If you're going through a lot of glaze, the cost of glazes can make a huge difference in your budget. You can mix your own glazes for 20% or less than the cost for commercial glazes. For a hobby potter it may not be worth it, but for someone who goes through many gallons of glaze a month, it's a huge difference in profits. For me it's a difference of at least $5000 a year.

The greatest advantage to mixing your own glazes is the control you have by knowing the formula. With commercial glazes you can't adjust anything. Aside from tweaking the firing schedule, it either works or it doesn't, and they don't all necessarily work on the same firing schedule. So craze, some melt too much at cone 6, others work best at cone 6, some need a soak, etc. It can be very frustrating. If you know the formula, you can adjust all your glazes to work with your clay body and your firing schedule.

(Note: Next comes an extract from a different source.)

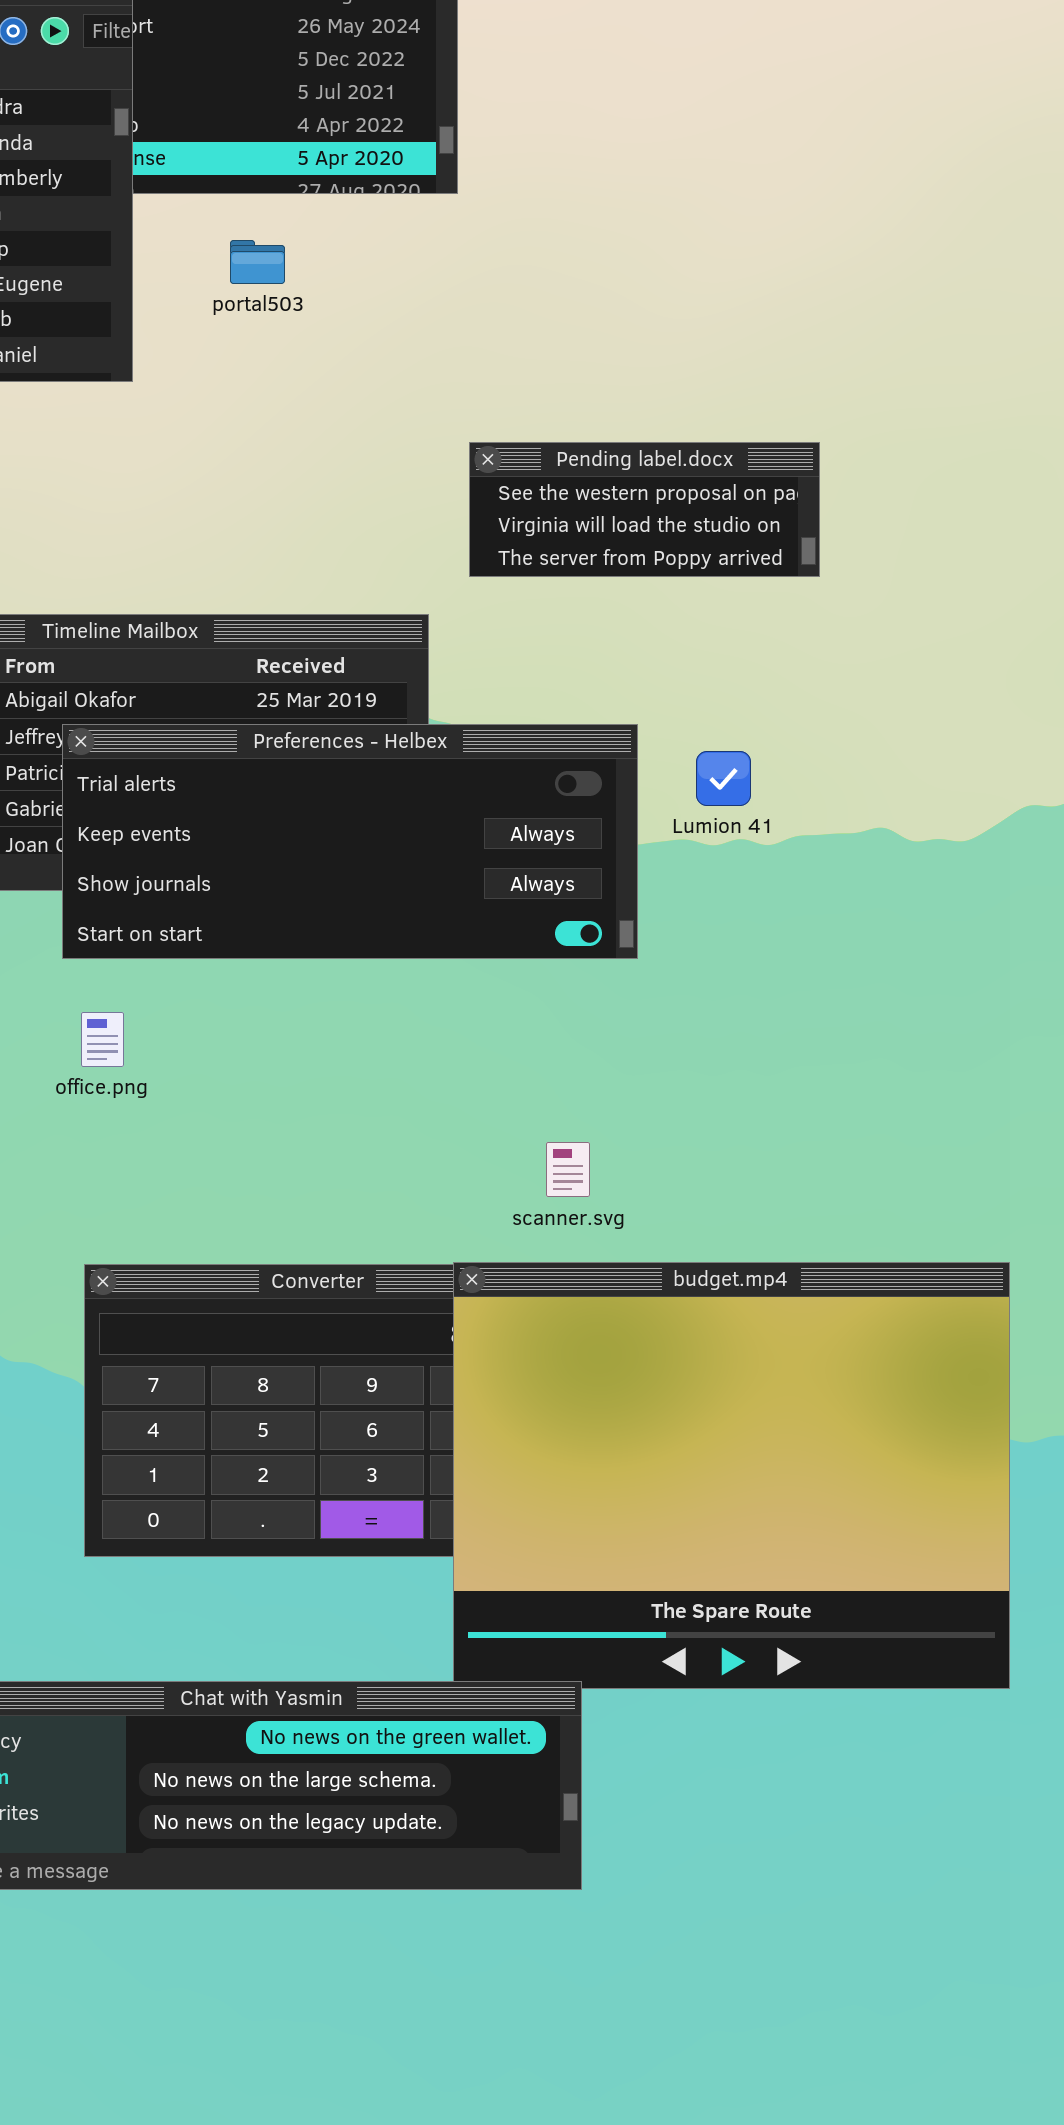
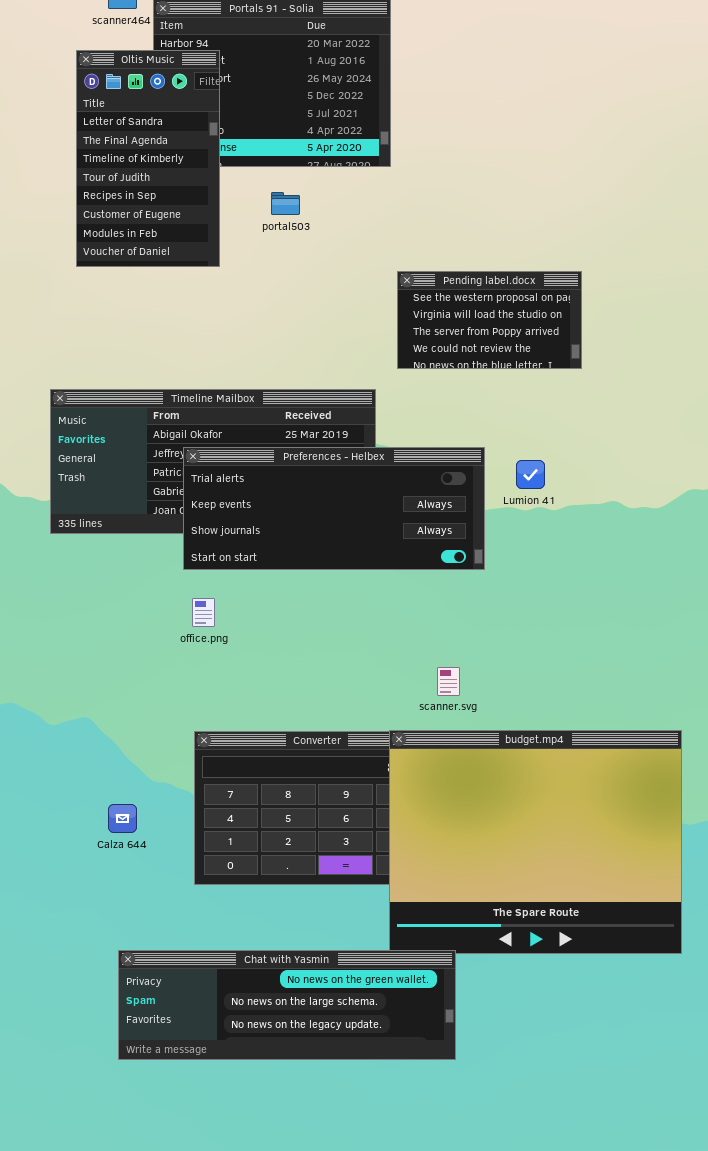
Pending label.docx: [469,442,820,577] -> [397,271,582,369], resized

While our shop is not a hobby situation it is true we don't run through many gallons of glazes a month and I can certainly see that if you've found it saves you $400 a month after accounting for the extra time then making your own makes sense. As I said, my partner and I like a lot of glaze variety so making three dozen glazes was a huge undertaking and I had/have a lot of sunk cost in having plenty of materials on hand to keep stocked. I probably experienced it differently than some on the fuss because I couldn't take good advice I found advising just using the same base that fits your clay and then use oxides to color. Of course also lot of folks swear by only using a handful of glazes but that a different discussion  :-) I do think though that I spend gallon for gallon several times as much on the commercial glazes in actual cash but overall clay and glaze and firing is not a big factor for us, labor and marketing is and with the huge amount of bulk buying to make my glazes and the extra time it just lost its appeal to me. I also bought a bluebird mixer and mixed my own porcelain for a while but but dropped it for the same reason.

While I did a lot of research, installed glaze software and spend couple years running lots of test and doing what I needed to to get it right I still ended trying lots of cool recipes and ended up in recipe hell so I found it all to be way more fuss than just buying glazes. My in-house glazes do work fine and yes they are much cheaper than all of the ones I buy commercially and mix in-house. All of out pots  fire at cone 5 with a 20 minute hold to hit 6 with heat-work and a controlled cool-down to 1200. Any glaze that doesn't work with that firing schedule we would drop because with production and only 2 (7cf and 9cf) electric kilns we cannot spend time running different firing schedules for different pots. So far over the last decade the one's we buy and like to work with all do fine but I have dropped some of the recipe ones for being too fussy.

Good luck with the hardening glaze and don't let me discourage you from conditioning your glazes before every use, if it works for you than that's what counts.